_WHAT YOU WILL DO_
Search the entries below for the line containing "Vi söker präst till Ronneby"; from there to the end, return every line exactly and add nothing.

_THE DATA_

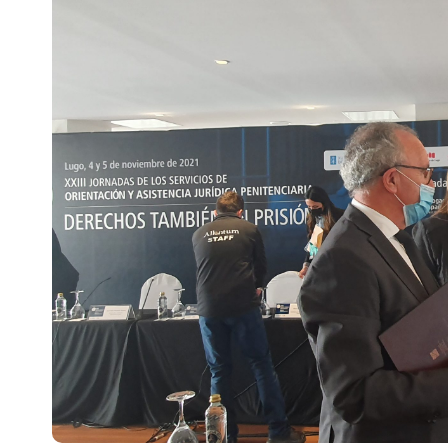
Escenarios
Sostenibilidad
Innova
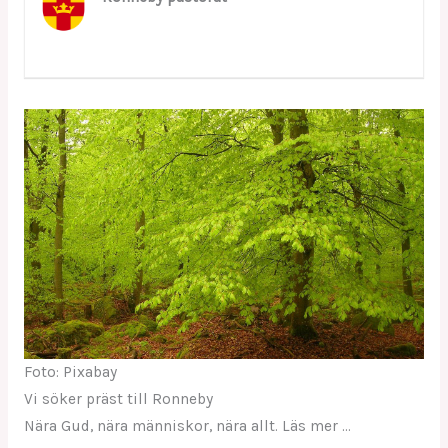
Foto: Pixabay
Vi söker präst till Ronneby
Nära Gud, nära människor, nära allt. Läs mer …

_RESULT OF THE EXERCISE_
Vi söker präst till Ronneby
Nära Gud, nära människor, nära allt. Läs mer …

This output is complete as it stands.